• [Work order]: Copy every line of text in the material below character for character, and leave the pictures out of your answer.

---------------

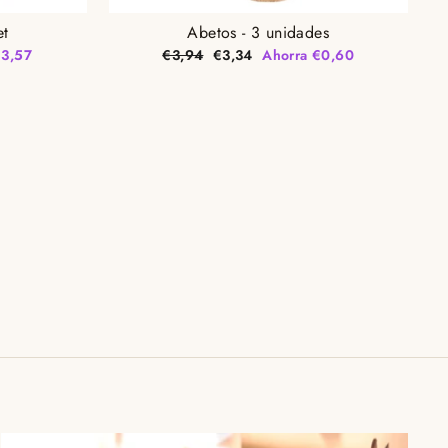
et
Abetos - 3 unidades
Precio
Precio
€3,57
€3,94
€3,34
Ahorra €0,60
habitual
de
oferta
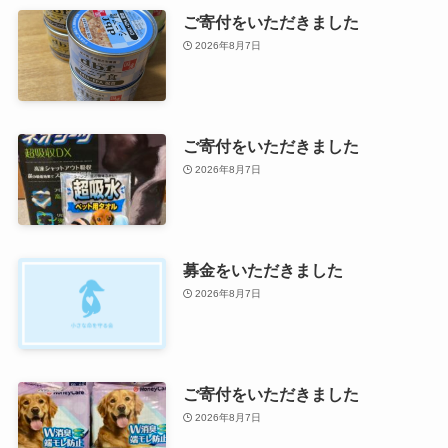
ご寄付をいただきました
2026年8月7日
ご寄付をいただきました
2026年8月7日
募金をいただきました
2026年8月7日
ご寄付をいただきました
2026年8月7日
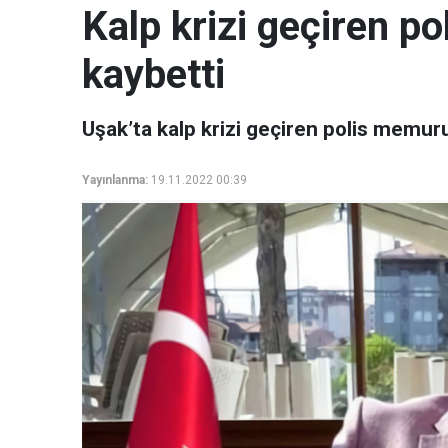
Kalp krizi geçiren p
kaybetti
Uşak’ta kalp krizi geçiren polis memur
Yayınlanma:
19.11.2022 00:39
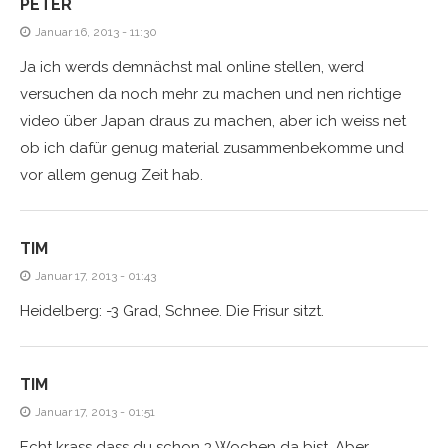
PETER
Januar 16, 2013 - 11:30
Ja ich werds demnächst mal online stellen, werd
versuchen da noch mehr zu machen und nen richtige
video über Japan draus zu machen, aber ich weiss net
ob ich dafür genug material zusammenbekomme und
vor allem genug Zeit hab.
TIM
Januar 17, 2013 - 01:43
Heidelberg: -3 Grad, Schnee. Die Frisur sitzt.
TIM
Januar 17, 2013 - 01:51
Echt krass dass du schon 3 Wochen da bist. Aber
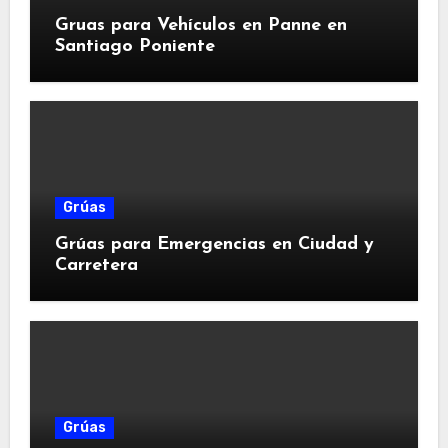
Gruas para Vehículos en Panne en
Santiago Poniente
Grúas
Grúas para Emergencias en Ciudad y
Carretera
Grúas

---------------

• [Answer to the exercise]:
et
Abetos - 3 unidades
Precio
Precio
€3,57
€3,94
€3,34
Ahorra €0,60
habitual
de
oferta
ご寄付をいただきました
2026年8月7日
ご寄付をいただきました
2026年8月7日
募金をいただきました
2026年8月7日
ご寄付をいただきました
2026年8月7日
Kalp krizi geçiren p
kaybetti
Uşak’ta kalp krizi geçiren polis memur
Yayınlanma:
19.11.2022 00:39
PETER
Januar 16, 2013 - 11:30
Ja ich werds demnächst mal online stellen, werd
versuchen da noch mehr zu machen und nen richtige
video über Japan draus zu machen, aber ich weiss net
ob ich dafür genug material zusammenbekomme und
vor allem genug Zeit hab.
TIM
Januar 17, 2013 - 01:43
Heidelberg: -3 Grad, Schnee. Die Frisur sitzt.
TIM
Januar 17, 2013 - 01:51
Echt krass dass du schon 3 Wochen da bist. Aber
Gruas para Vehículos en Panne en
Santiago Poniente
Grúas
Grúas para Emergencias en Ciudad y
Carretera
Grúas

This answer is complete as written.